Are we moving beyond Levodopa for Parkinson’s Disease?

By Kathleen Hoffman, PhD, MSPH

In November, the American Academy of Neurologists (AAN) updated their 2002 guidelines for treatment of Parkinson’s Disease (PD) with dopaminergic drugs (drugs that improve dopamine release). The preeminent drug for treatment of early Parkinson’s, levodopa, creates the dopamine neurotransmitter that people with Parkinson’s progressively lack.

Despite the fact that levodopa was approved to treat Parkinson’s over fifty years ago, the updated guidelines reaffirm that levodopa combined with carbidopa is still the best first-line treatment for motor symptoms of early PD when compared with the later-developed dopamine agonists.1,2,3

Part of their reasoning is that while levodopa carries the risk of involuntary movement (dyskinesia), it still offers better motor control for most patients than any of the dopamine agonists, adding that the various dopamine agonists come with an increased risk of impulse control. Their comparison of levodopa with MAO-B inhibitors was inconclusive due to lack of sufficient evidence.3

This must come as frustrating news for anyone involved with PD, because levodopa comes with well-known limitations. It loses effectiveness over time: As the disease progresses, usually within three to five years, patients experience dyskinesia and OFF periods (unpredictable episodes of the drug failing before the next dose is due), gastrointestinal side effects, and behavior changes. Symptom control is elusive˛ because symptoms vary from patient to patient and can even vary hourly in individual patients.4,5,6

Patients keep hope alive.

I have young onset PD…we’re dying one cell at a time until they cure us which I think will be soon.

Fortunately, there have been several recently approved drugs to improve symptoms during OFF periods, which is good news for people who need options to lengthen the time the levodopa works or to manage dyskinesias. These drugs include:

But some of these treatments use similar mechanisms of action as already approved drugs. A review article published in September asked, “Can we fine-tune treatment for Parkinson’s disease?” The authors looked forward to adding technologies that protect and regenerate healthy dopaminergic neurons, not just replace the dopamine. “Now recognized as a multifaced disorder, a PD-focused multimodal treatment perspective may open different avenues in the endorsement of dopaminergic cells survival and regeneration.”7

What else is available?

I live in a wheel chair, which for me is rather a drag. I’ve alawys been very active athletically, but that’s in the past for me now, unless somtime in the near future stem cells work out to relieve Parkinson’s Disease. Meanwhile, I’ll just keep playing chess & other games on my computer.

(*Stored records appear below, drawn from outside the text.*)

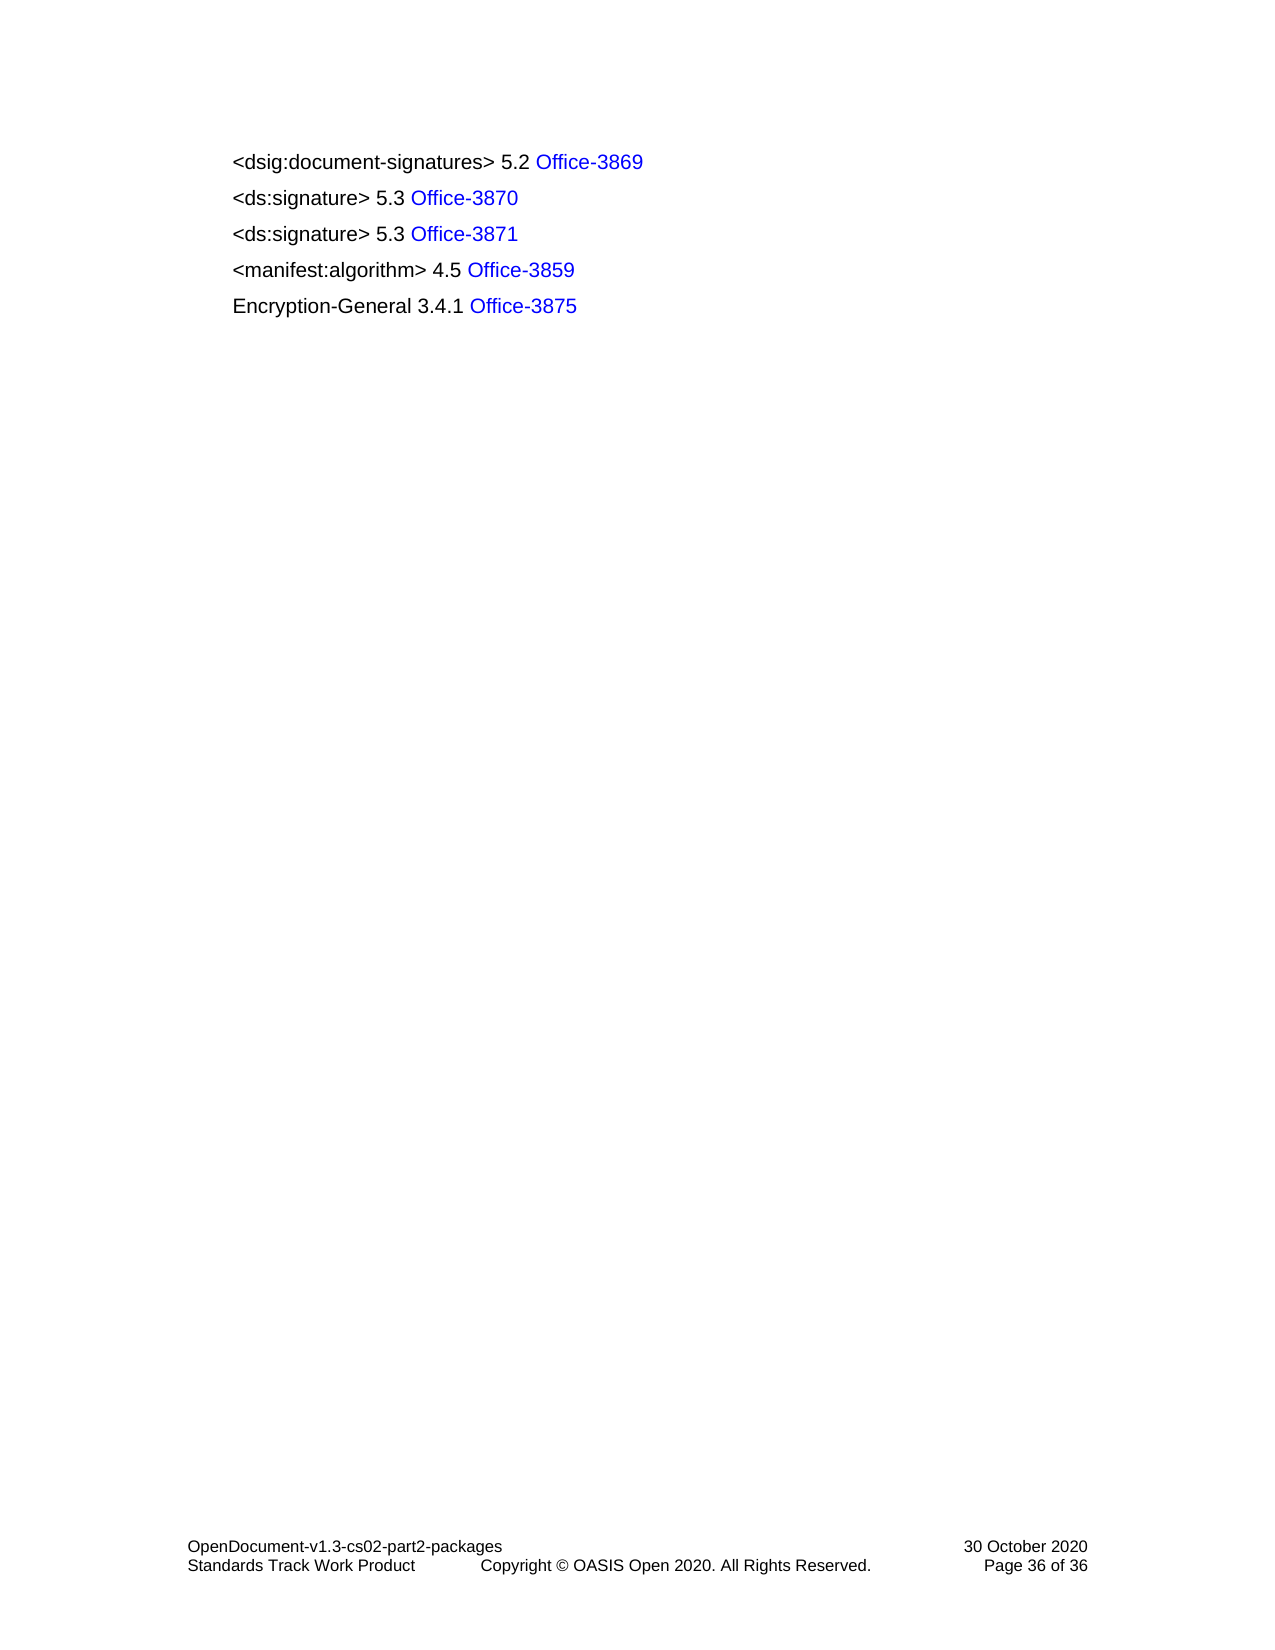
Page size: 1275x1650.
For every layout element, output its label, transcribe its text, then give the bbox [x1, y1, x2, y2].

list <manifest:algorithm> 4.5 Office-3859 [187, 258, 1088, 282]
list Encryption-General 3.4.1 Office-3875 [187, 294, 1088, 318]
list <ds:signature> 5.3 Office-3870 [187, 186, 1088, 210]
list <ds:signature> 5.3 Office-3871 [187, 222, 1088, 246]
list <dsig:document-signatures> 5.2 Office-3869 [187, 150, 1088, 174]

In fact, a Phase I clinical trial is underway at Memorial Sloan Kettering Cancer Center testing an investigational stem cell therapy for advanced Parkinson’s that is aimed directly at replenishing the dopaminergic neurons affected by the disease. Researchers extracted a progenitor cell product for dopamine neurons called MSK-DA01 that was shown to rescue motor deficits in Parkinsonian rats. This phase 1 clinical trial assesses the safety, tolerability, and preliminary efficacy of the new therapy in 10 patients.8

Another new drug candidate for Parkinson’s called AP-472, developed at Vanderbilt University, has entered clinical trials. Appello Pharmaceuticals is conducting the Phase 1 dose-escalation study in San Antonio, Texas to study the safety, tolerability, and pharmacokinetics of the molecule. It is hoped that AP-472, classified as a “small molecule, positive allosteric modulator of the metabotropic glutamate receptor subtype 4,” or mGlu4 PAM, will extend the efficacy of levodopa without causing dyskinesia.9

Outside of Drug Treatments:

In November, a Focused Ultrasound (FUS) device received expanded device approval from the FDA for FUS treatment. FUS is another available non-invasive surgical option for treating PD. FUS targets and destroys overactive tissues to improve Parkinson’s symptoms, and is intended to relieve symptoms for this progressive disease, lengthening patient quality of life. Exablate Neuro is a device for delivering FUS to Parkinson’s patients. Its previous approvals were for medication-refractory essential tremor in 2016 and for tremor-dominant Parkinson’s Disease in 2018. The latest approval adds treatment of advanced PD patients with mobility, rigidity, or dyskinesia symptoms.10,11

In the short-term, drugs still aim to sustain levodopa, according to the AAN, because levodopa continues to provide symptom relief for the widest range of PD sufferers. In the long-term, the aim is to surpass levodopa, with advances including stem cell research and new mechanisms of action. Perhaps there will be ways of preserving the dopaminergic neurons that support movement in every body.